▶ **Data to process**

⁂

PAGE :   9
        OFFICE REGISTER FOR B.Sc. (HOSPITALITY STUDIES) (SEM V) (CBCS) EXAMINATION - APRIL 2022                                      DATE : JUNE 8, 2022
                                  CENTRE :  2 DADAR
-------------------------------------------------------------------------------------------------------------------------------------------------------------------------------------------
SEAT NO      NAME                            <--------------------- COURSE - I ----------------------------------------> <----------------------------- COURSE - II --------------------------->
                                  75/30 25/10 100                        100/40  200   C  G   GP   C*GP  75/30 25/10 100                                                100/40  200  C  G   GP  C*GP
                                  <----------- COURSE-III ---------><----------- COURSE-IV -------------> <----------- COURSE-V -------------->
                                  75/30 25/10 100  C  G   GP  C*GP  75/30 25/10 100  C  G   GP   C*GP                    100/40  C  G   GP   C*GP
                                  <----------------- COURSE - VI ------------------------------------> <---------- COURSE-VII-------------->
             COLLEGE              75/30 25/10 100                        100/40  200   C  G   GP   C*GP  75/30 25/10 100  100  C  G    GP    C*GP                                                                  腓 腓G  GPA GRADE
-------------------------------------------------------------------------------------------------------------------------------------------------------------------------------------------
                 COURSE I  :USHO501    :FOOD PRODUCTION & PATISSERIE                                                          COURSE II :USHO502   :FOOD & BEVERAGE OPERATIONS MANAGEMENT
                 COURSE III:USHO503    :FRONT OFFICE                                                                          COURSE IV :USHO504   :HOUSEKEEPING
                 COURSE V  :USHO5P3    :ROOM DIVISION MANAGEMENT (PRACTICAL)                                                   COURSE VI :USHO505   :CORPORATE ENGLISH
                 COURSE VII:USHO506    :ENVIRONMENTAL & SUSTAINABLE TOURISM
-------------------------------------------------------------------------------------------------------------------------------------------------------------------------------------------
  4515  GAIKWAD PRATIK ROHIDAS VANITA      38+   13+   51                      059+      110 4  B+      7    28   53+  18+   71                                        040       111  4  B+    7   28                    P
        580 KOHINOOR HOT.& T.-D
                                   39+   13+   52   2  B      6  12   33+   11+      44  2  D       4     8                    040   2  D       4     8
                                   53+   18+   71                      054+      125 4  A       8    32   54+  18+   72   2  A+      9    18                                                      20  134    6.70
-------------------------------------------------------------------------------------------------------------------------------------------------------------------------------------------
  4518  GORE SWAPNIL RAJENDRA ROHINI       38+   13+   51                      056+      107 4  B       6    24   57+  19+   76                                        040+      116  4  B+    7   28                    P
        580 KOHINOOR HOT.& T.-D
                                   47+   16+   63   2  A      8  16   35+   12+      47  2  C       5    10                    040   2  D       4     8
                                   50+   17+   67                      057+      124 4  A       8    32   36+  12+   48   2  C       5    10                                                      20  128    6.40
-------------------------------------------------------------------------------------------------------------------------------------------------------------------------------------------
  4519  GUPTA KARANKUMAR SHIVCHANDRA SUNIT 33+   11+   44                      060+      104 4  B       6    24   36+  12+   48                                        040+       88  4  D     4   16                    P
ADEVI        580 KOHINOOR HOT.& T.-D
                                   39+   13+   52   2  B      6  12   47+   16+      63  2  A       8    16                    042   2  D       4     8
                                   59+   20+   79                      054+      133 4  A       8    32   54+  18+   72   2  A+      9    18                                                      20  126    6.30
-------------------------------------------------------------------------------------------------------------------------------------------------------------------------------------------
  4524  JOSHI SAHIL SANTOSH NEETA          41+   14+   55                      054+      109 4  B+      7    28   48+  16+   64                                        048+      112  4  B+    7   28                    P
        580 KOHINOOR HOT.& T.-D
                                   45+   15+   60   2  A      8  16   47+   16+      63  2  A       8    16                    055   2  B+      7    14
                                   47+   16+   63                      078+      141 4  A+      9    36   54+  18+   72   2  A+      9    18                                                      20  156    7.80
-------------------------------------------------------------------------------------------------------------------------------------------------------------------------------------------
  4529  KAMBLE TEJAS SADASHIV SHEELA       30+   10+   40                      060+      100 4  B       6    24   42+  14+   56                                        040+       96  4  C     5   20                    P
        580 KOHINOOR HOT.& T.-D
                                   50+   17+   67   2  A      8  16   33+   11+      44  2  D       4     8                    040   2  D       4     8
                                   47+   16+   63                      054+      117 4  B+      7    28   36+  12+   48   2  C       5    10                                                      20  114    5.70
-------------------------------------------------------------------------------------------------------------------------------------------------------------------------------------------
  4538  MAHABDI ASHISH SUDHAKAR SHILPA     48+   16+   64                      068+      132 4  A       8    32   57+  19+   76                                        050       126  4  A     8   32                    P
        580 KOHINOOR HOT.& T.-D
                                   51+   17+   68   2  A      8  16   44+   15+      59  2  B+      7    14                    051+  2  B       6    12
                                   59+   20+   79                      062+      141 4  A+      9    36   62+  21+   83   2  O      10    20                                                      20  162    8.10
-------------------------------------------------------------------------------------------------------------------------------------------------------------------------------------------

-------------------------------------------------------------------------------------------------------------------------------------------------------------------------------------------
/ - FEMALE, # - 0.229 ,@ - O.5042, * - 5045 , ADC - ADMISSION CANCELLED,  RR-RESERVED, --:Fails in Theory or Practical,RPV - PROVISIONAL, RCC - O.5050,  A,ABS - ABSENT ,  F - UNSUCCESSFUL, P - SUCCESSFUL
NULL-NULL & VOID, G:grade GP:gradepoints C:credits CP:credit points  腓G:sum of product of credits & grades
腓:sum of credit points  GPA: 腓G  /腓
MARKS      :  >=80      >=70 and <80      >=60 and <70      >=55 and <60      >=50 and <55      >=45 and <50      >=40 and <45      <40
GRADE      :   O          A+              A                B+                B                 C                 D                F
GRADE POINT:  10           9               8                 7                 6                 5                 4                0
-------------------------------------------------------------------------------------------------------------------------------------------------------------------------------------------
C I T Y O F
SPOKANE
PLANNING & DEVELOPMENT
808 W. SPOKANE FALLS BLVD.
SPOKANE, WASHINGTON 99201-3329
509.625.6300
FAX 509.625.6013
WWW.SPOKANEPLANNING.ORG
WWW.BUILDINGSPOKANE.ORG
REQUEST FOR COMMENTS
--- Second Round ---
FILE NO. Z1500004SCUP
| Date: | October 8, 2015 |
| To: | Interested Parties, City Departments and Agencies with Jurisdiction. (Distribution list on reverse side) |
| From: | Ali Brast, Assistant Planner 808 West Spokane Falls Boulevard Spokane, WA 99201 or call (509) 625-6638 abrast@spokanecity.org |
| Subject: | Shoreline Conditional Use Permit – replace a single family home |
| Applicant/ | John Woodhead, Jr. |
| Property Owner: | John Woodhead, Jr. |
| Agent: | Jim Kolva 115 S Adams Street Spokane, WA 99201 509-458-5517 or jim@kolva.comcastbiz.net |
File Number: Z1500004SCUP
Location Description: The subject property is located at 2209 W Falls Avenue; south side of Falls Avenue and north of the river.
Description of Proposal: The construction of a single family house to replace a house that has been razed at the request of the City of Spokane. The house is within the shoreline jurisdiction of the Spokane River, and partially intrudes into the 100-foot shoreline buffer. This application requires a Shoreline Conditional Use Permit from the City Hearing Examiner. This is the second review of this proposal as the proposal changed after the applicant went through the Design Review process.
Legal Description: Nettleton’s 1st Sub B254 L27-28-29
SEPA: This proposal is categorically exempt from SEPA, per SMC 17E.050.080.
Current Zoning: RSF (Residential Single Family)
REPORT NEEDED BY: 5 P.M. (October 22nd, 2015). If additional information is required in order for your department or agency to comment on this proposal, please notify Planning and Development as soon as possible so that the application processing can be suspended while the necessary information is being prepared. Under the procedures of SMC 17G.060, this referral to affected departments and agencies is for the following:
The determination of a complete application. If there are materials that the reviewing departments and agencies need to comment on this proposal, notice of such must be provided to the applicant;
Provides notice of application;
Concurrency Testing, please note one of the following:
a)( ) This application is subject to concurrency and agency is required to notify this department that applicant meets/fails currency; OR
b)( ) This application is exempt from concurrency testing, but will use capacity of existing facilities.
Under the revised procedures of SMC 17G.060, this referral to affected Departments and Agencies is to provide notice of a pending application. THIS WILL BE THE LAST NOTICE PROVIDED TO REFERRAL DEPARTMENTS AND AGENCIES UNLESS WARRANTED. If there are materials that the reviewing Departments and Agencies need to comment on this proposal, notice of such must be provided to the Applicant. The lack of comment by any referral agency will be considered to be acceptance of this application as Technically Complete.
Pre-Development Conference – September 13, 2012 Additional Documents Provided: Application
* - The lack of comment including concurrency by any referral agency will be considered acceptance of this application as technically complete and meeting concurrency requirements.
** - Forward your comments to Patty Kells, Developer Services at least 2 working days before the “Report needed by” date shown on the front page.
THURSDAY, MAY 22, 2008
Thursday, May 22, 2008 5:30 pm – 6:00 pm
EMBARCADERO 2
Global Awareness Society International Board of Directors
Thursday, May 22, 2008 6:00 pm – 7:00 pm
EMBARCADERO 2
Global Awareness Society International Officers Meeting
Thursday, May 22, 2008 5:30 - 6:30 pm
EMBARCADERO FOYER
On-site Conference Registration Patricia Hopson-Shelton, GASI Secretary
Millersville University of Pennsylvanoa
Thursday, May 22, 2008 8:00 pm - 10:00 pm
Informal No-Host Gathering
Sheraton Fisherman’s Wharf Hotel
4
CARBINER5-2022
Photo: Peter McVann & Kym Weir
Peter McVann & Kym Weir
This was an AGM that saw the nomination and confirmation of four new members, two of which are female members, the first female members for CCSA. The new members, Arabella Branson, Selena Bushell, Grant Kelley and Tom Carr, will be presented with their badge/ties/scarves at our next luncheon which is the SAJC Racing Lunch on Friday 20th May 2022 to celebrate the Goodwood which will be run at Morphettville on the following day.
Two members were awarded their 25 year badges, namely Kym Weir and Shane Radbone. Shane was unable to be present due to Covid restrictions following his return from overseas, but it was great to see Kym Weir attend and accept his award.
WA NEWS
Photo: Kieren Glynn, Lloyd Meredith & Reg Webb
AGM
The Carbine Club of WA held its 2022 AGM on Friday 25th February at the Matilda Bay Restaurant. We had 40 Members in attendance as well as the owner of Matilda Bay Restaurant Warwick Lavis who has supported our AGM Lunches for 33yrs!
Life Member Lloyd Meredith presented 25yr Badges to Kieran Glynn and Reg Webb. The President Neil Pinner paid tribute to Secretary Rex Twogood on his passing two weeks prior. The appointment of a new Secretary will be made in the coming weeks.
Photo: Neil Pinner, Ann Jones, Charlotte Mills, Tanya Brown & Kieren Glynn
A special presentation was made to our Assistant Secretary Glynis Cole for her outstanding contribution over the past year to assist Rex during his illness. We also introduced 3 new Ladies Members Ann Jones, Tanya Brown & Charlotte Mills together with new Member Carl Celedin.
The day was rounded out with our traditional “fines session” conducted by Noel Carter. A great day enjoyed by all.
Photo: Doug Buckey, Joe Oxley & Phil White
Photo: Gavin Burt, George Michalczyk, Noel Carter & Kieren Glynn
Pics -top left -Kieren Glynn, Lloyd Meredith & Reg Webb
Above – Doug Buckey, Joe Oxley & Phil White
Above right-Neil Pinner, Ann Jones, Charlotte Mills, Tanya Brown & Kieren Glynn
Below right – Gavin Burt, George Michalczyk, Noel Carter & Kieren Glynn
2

⁂

▶ **Task brief**
What lines in the data above contain the word "exempt"? Copy them all.

▶ **Answer**
SEPA: This proposal is categorically exempt from SEPA, per SMC 17E.050.080.
b)( ) This application is exempt from concurrency testing, but will use capacity of existing facilities.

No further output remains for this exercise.